Il est également le premier souverain pontife à consacrer un document à cette crise, avec la publication en 2010 d'une lettre aux catholiques d'Irlande après des révélations sur des milliers de cas, un texte au ton vif dans lequel il dit partager leur "consternation" et leur "sentiment de trahison".

"En tant que pape, c'est lui qui ouvre ce dramatique chapitre (...) Il a accepté les critiques, mis en places de nouvelles normes, rencontré des victimes... Il a été beaucoup plus rigoureux que Jean Paul II", affirme à l'AFP Iacopo Scaramuzzi, vaticaniste au quotidien italien La Repubblica.
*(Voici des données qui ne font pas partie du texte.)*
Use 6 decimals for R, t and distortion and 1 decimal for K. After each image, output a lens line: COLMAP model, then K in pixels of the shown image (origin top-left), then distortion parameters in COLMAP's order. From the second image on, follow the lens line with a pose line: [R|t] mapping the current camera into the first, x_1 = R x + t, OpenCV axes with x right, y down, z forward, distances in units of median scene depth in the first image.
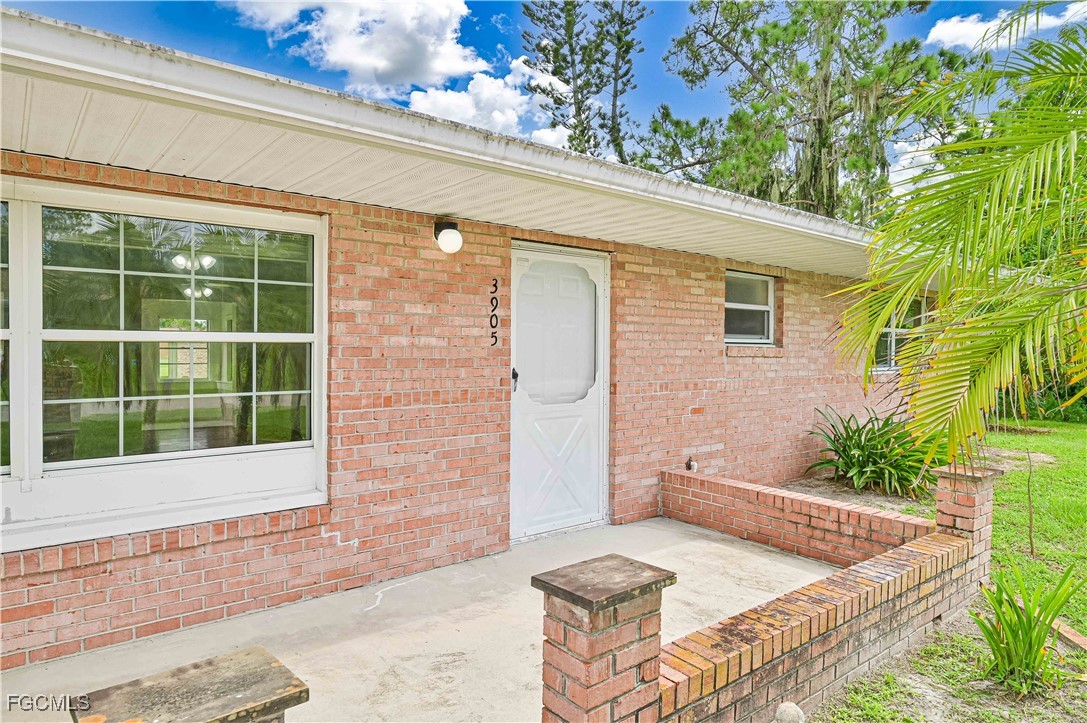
lens RADIAL K [[657.7, 0, 540.3], [0, 657.7, 359.9], [0, 0, 1]] dist [-0.006234, -0.000219]
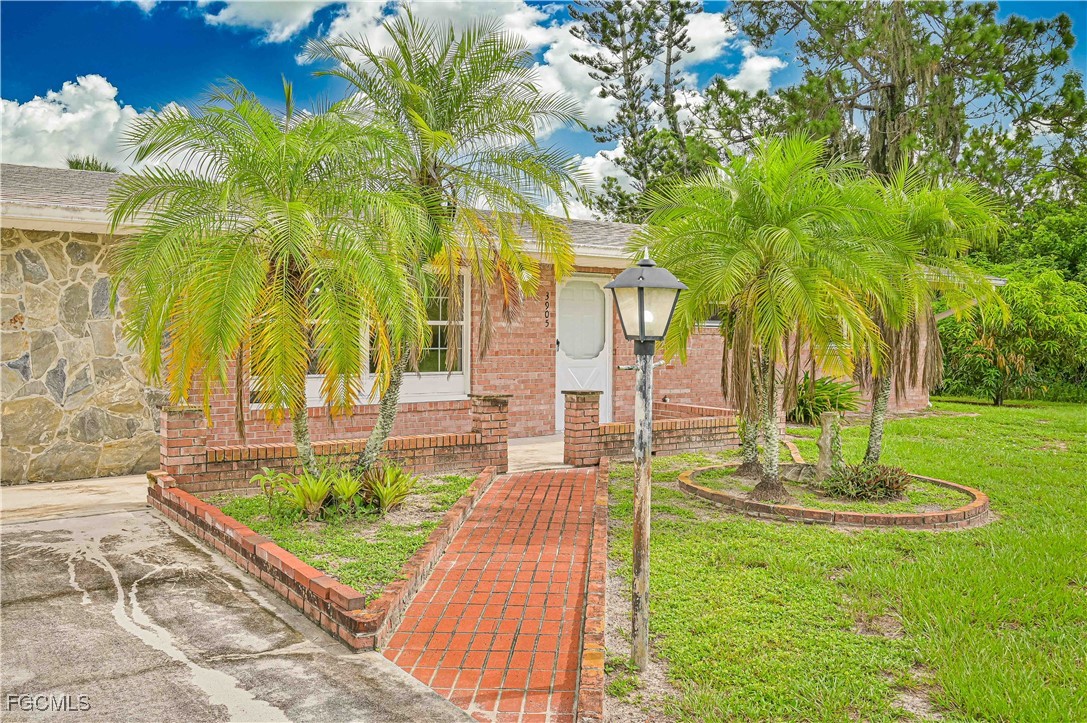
lens RADIAL K [[1012.7, 0, 542.7], [0, 1012.7, 358.6], [0, 0, 1]] dist [-0.005854, 0.000000]
pose [[0.998170, -0.002165, -0.060425, 0.074043], [0.002104, 0.999997, -0.001067, 0.057283], [0.060427, 0.000938, 0.998172, -1.514565]]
Cette volonté de "nettoyer" l'Eglise, qui aboutira au renvoi de quelque 400 prêtres, sera poursuivie par François qui instaure des nouveautés disciplinaires et canoniques, à l'image de la création de la commission pour la protection des mineurs.

"Pardon"

La fermeté de Benoît XVI face à ce fléau est toutefois ternie en 2019 lorsque, six ans après avoir renoncé à sa charge, le "pape émérite" attribue le scandales de la pédocriminalité à la révolution sexuelle des années 1960, provoquant une onde de choc chez certains théologiens et la colère des associations de victimes.
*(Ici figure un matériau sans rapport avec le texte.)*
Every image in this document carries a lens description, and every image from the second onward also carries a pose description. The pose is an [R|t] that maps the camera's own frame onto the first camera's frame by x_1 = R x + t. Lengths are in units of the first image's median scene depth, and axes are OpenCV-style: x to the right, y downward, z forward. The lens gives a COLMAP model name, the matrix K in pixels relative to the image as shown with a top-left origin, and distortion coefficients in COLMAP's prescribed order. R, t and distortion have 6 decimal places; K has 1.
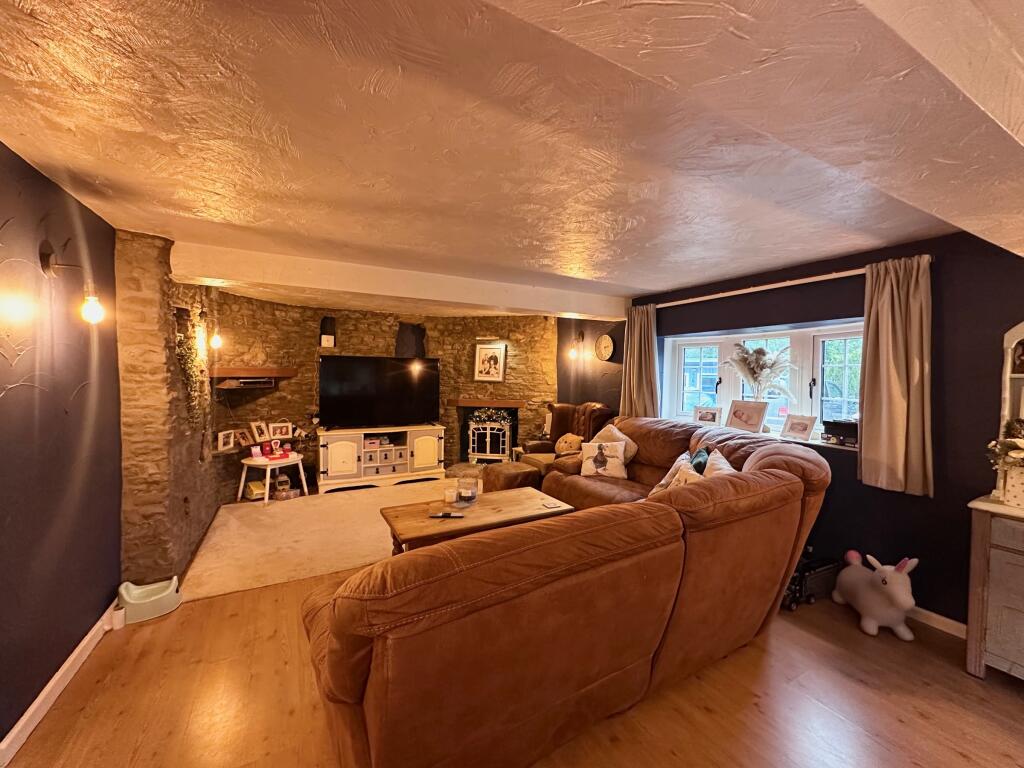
lens RADIAL K [[411.1, 0, 511.9], [0, 411.1, 380.9], [0, 0, 1]] dist [-0.003001, 0.001292]
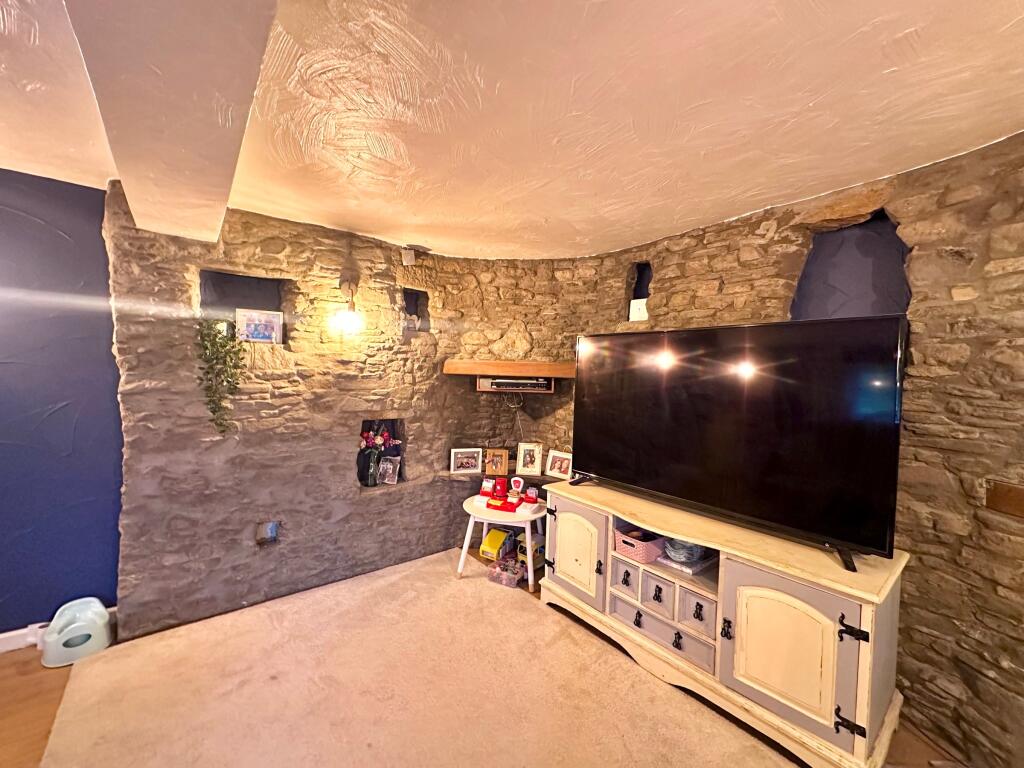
lens RADIAL K [[411.1, 0, 511.6], [0, 411.1, 382.8], [0, 0, 1]] dist [-0.003001, 0.001292]
pose [[0.187659, 0.017852, -0.982072, 0.029725], [-0.044078, 0.998981, 0.009737, -0.004692], [0.981245, 0.041460, 0.188255, 0.800100]]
Pour Iacopo Scaramuzzi, Benoit XVI "s'est trompé dans l'analyse en attribuant le problème à la sécularisation et mai 1968".

En 2022, sous la pression d'un rapport d'un cabinet d'avocats allemand l'accusant de négligence dans la gestion de cas de pédocriminalité, il sort de son silence pour demander "pardon", tout en assurant n'avoir jamais couvert de prêtres pédocriminels.

"J'ai eu de grandes responsabilités dans l'Église catholique. Ma douleur est d'autant plus grande pour les abus et les erreurs qui se sont produits au cours de mon mandat en différents lieux", écrit-il, sans parvenir à convaincre les associations de victimes.